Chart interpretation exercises

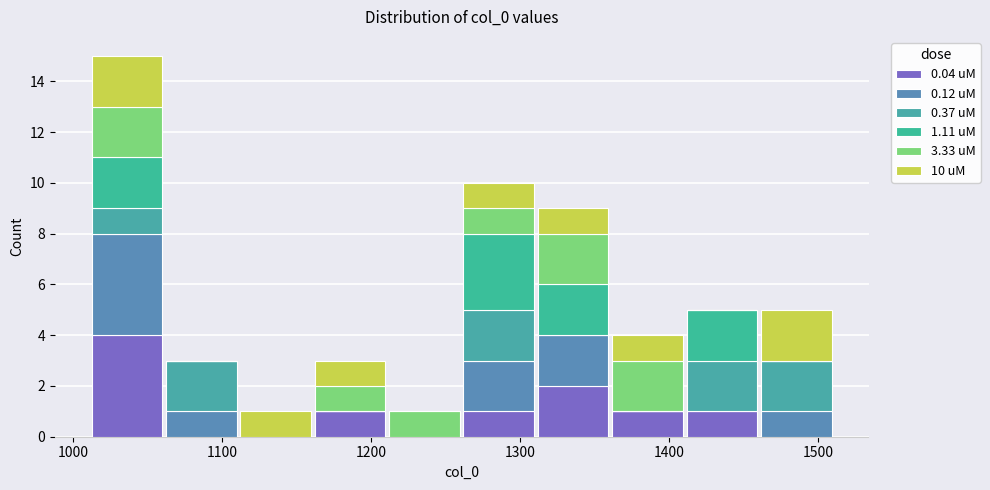

Reading left to right, transcribe this chart: for each stacked bar, give the range it covers on the x-axis and its total height. Neither the bar edges nor the heights are printed on the chart, so give them approximately, as read against the axes.

1010 to 1060: 15
1060 to 1110: 3
1110 to 1160: 1
1160 to 1210: 3
1210 to 1260: 1
1260 to 1310: 10
1310 to 1360: 9
1360 to 1410: 4
1410 to 1460: 5
1460 to 1510: 5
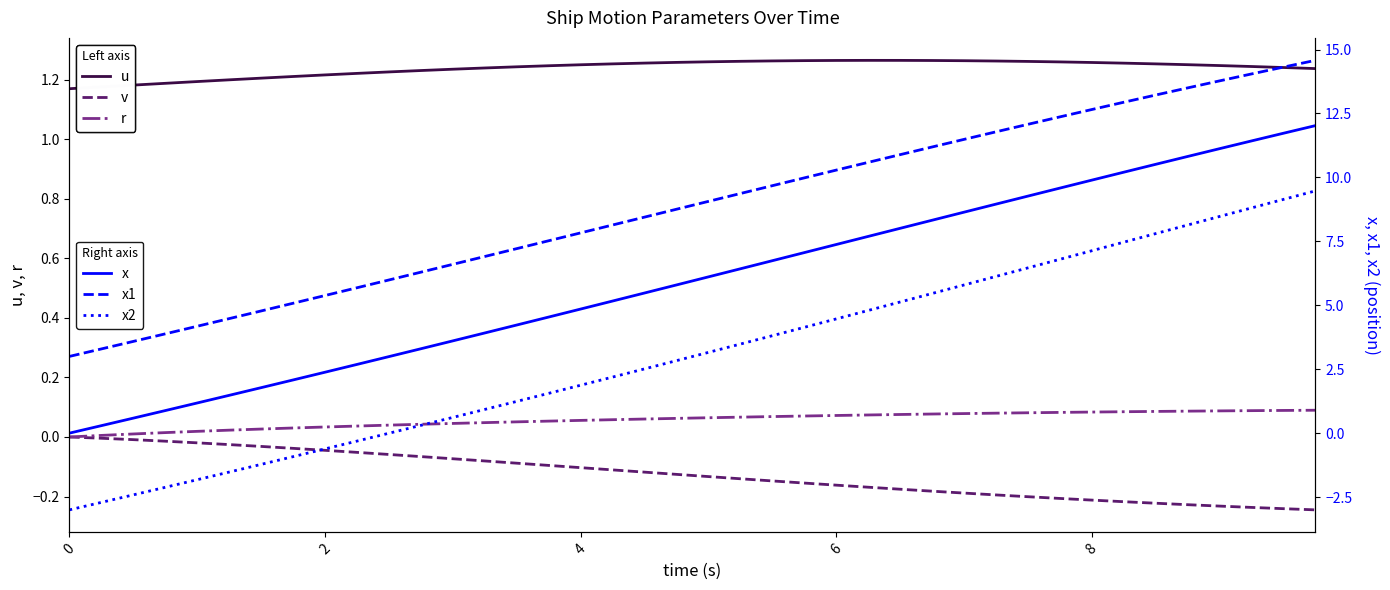

True or false: v and u cross at least once.

False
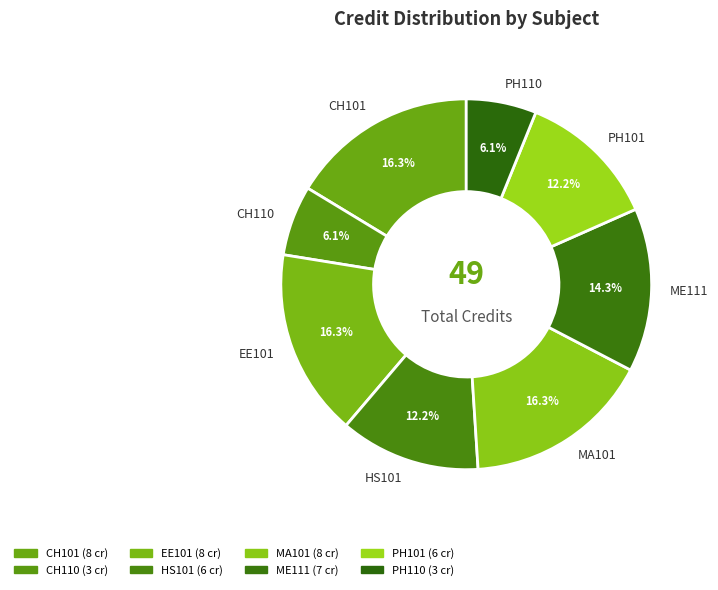

Between EE101 and PH110, which is larger?

EE101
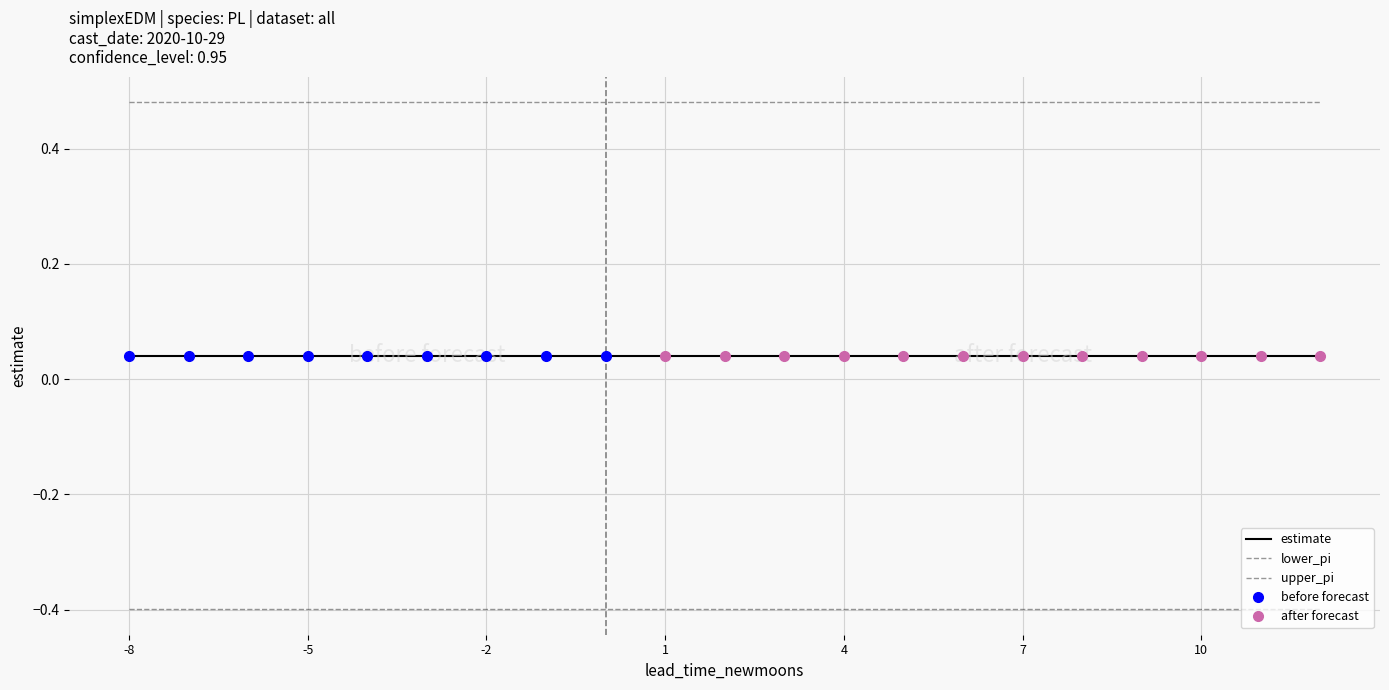

Rank the series by their maximum value, from highest to lowest.

upper_pi, estimate, lower_pi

__What to work on__:
Show each line above that contains the word "them".

__Worked solution__:
Reading left to right, transcribe this chart: for each stacked bar, give the range it covers on the x-axis and its total height. Neither the bar edges nor the heights are printed on the chart, so give them approximately, as read against the axes.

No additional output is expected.